New York, I Love You
I had planned to write about something else entirely today, until I read Stuart’s post. I recently moved to Boston from NYC and if I talked about how much that emotion that change brought– how much I love New York and I how I know I’ll be back because I really truly belong there–there wouldn’t be enough bandwidth on the Internet to sustain my tangential ranting.
I traveled back to the city last weekend on the BoltBus for a series of loved ones birthday celebrations, and on the way I watched Paris, Je T’aime, the movie where 14 directors contributed short films, each about a different arrondisment in Paris. I love Paris, too, it’s one of my favorite places on earth, and I thought the movie was lovely.
But.
Perhaps it was my recent displacement, my tendency towards nostalgia or the fact that the final vignette in the film was coming to an end just as the magnificent NYC skyline was coming into view, but the movie made me want to jump out of the bus, and race through the city streets hugging and kissing strangers, swinging from lampposts and eating a thousand food cart hot dogs!

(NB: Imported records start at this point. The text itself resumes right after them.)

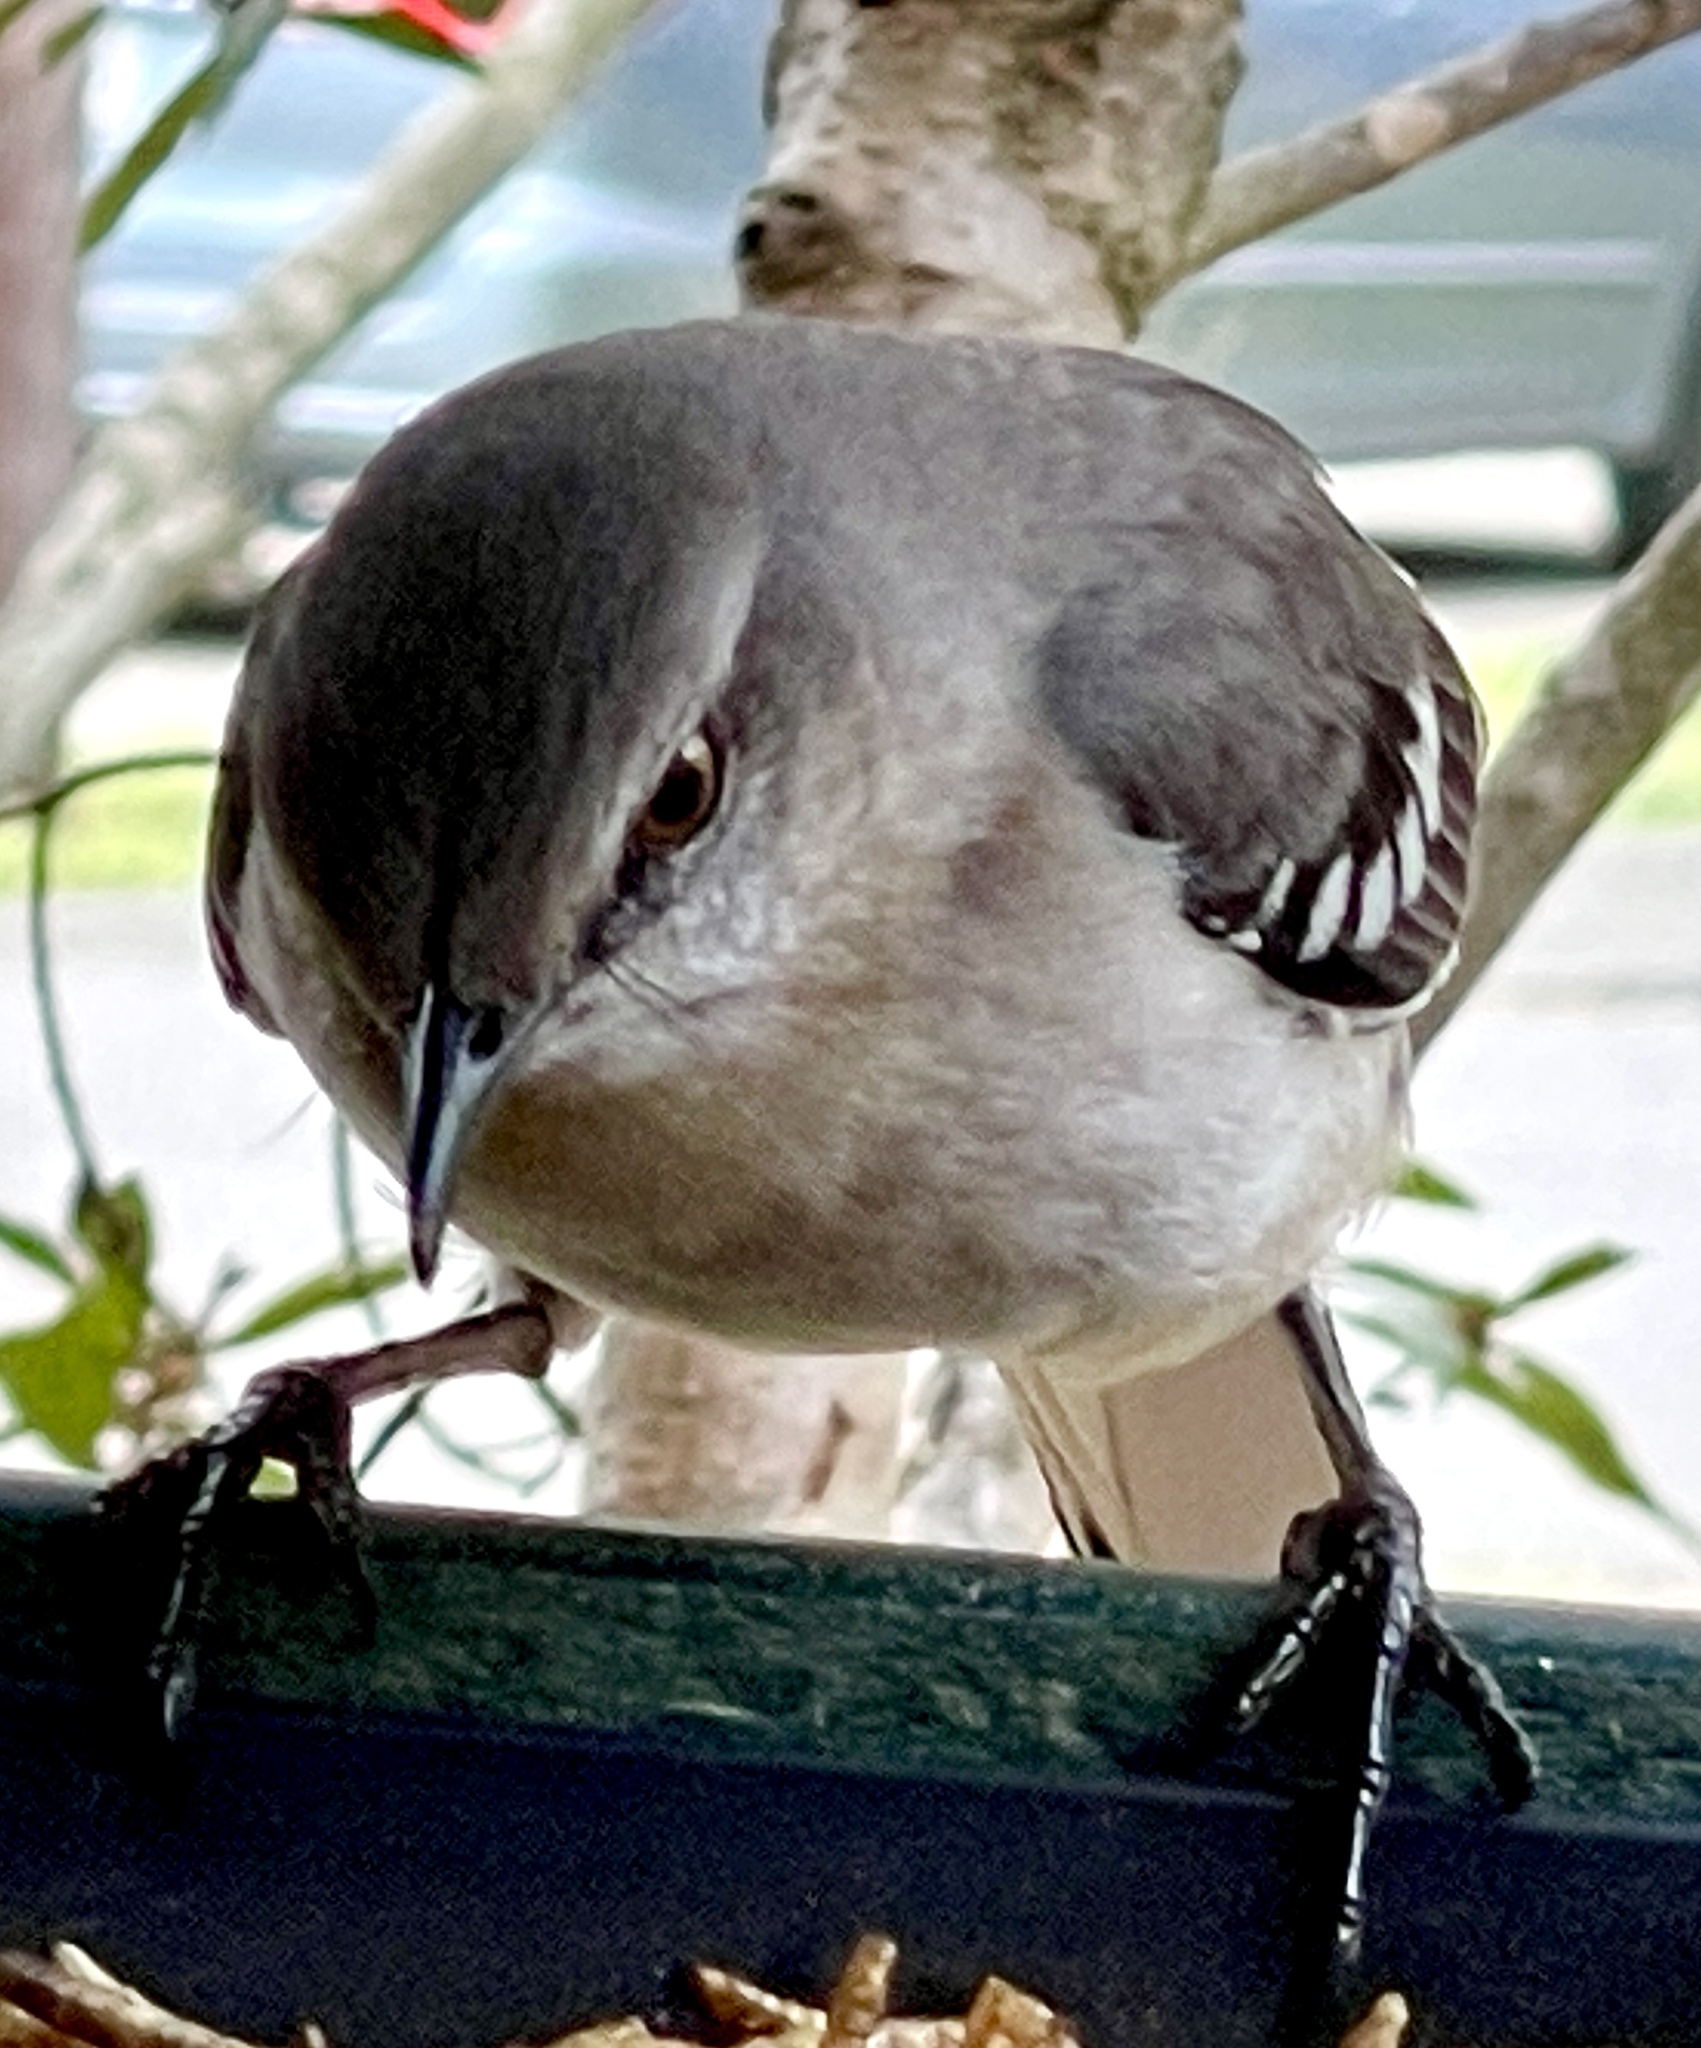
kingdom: Animalia
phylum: Chordata
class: Aves
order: Passeriformes
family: Mimidae
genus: Mimus
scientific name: Mimus polyglottos
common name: Northern mockingbird
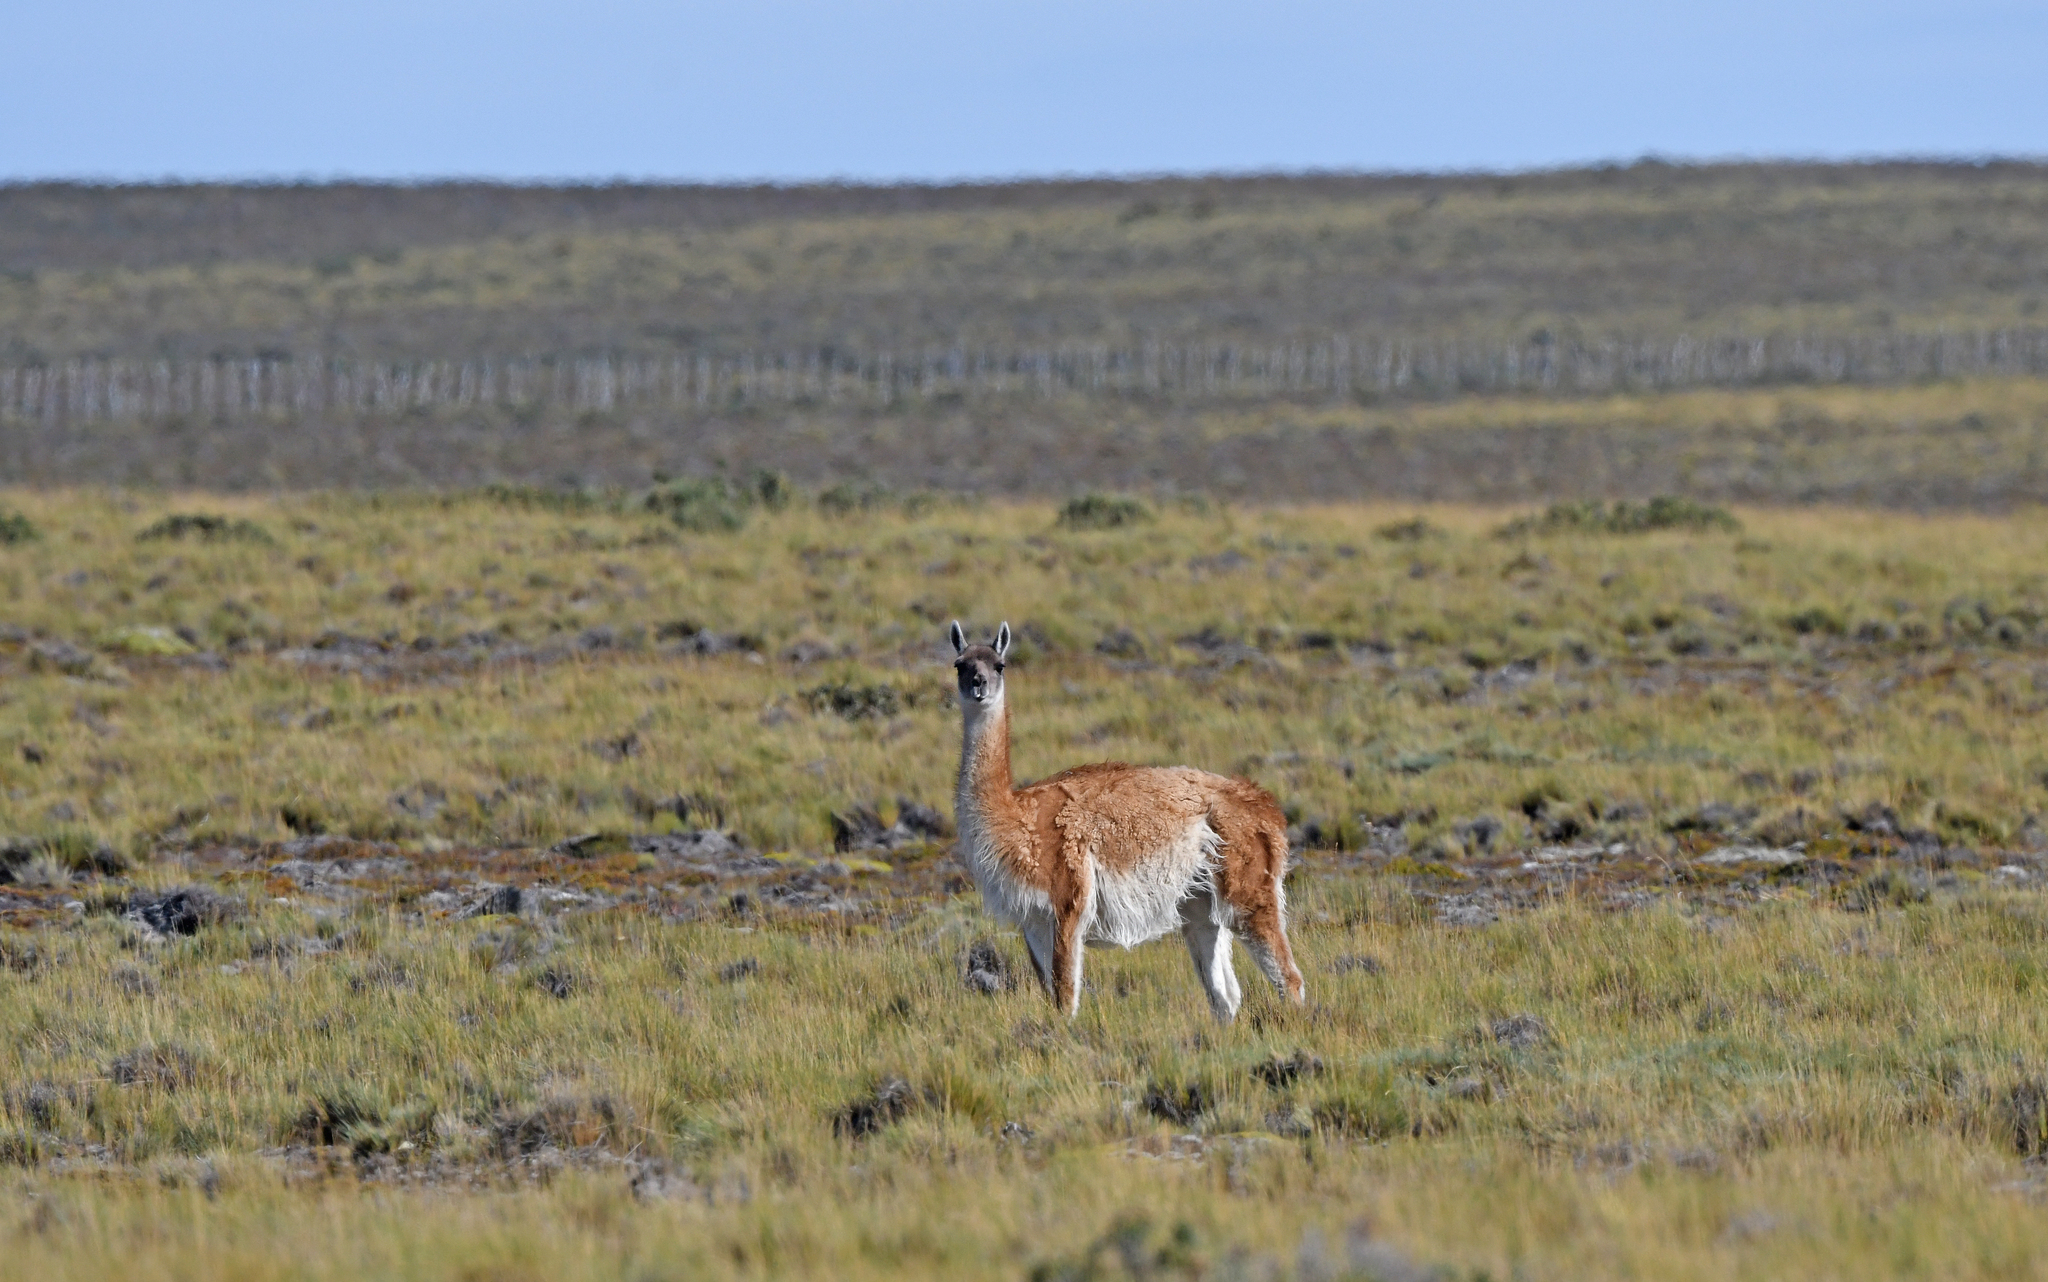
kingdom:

So in the spirit of absurdly premature nostalgia I wanted to share a few of my own stories of the city, neighborhood by neighborhood each week. They are simple flashes of memory but I hope that in some small way they can make you understand a little of what I feel.
Upper East Side
When I was first born I lived with my parents on 81st and 1st, a short block from the hospital where my mom and dad worked. My mom grew up in Brooklyn and my dad in south Baltimore and they felt strongly that I should have the things they didn’t, namely a backyard. The fear of the repercussions of raising a child in an urban environment (this was in 1980) and the prohibitive cost of living near a good school district propelled them over the river to Bergen County, New Jersey. Only about 20 minutes drive from Manhattan the distance allowed us to easily come into the city to meet my dad for dinner or a show, or to spend the day with him at work in the research wing of HSS/New York Hospital which for some reason my little sister and I adored. My sister would bang away on a broken typewriter and write a bunch of gibberish on post-it notes while I would stare out at the city and wonder where Harriet the Spy lived.
At lunch time my dad would take us for burgers and fries at Ottamanelli and Bros., and then to buy my sister and I a book at the best children’s bookstore in all the world, Eeyore’s which sadly is now closed. Afterward we would head over for ice cream and candy at Peppermint Park, a wonderful old fashioned sit-down ice cream parlor and candy shop which as a child was my own personal Xanadu. The paroxysms of delight that would ripple through me upon entering have been duplicated all too rarely since then, and it is doubtful to me that this generation’s children experience anything similar upon entering the ultramodern-plastic-neo-space-station-sugar zone that is Dylan’s Candy Bar. Once I slammed into Tom Wolfe in his all-white suit outside the restaurant while holding an ice cream cone, an incident which dazzled my father
Peppermint Park has, lamentably, been closed for years as I discovered awkwardly in 2003. In an attempt to seem youthful and impetuous on a date, I suggested getting ice cream at the spot only to get there and find it was gone. Party Foul! I looked like a massive tool, much like Usher must have felt when (as reported about a year ago in a tabloid magazine) in an effort to show his girl how “street” he was, he entered the 14th Street Subway Station and politely asked the MTA employee in the booth for two subway tokens.
As an adult I spend virtually all of my time below 14th St or in Brooklyn, and unless I am visiting a museum or something I never, ever venture above Grand Central. Going to the Upper East Side though, reminds me of being young despite all the tremendously negative associations I have with the neighborhood. It was my place of being before all of the Girls filled with Gossip arrived, along with the douchebag finance guys with their gelled hair, popped collars and Jack Johnson albums, and their “Marketing and Communications Major” girlfriends with their tube tops, Tory Burch slippers and logo-ed handbags.
As a child, I only knew the parts of the city my parents brought me to. Driving over the bridge and crossing the West Side Highway we passed neighborhoods filled with boarded up houses, where men staggered into the street brandishing a squeegee and a squeeze bottle. Things were dirty gray and grim but a few short blocks later things changed drastically. For some reason that dark, depressed landscape did not register as New York. My naivite is staggering and embarassing but also true: to me at the time New York was only ever the Upper East Side, all pretty restaurants, doormen apartment buildings, smiling hot dog cart vendors, dogs who resembled their owners, the East River and on the other end bordering it all, the leafy, mythic, far-off greenness of Central Park.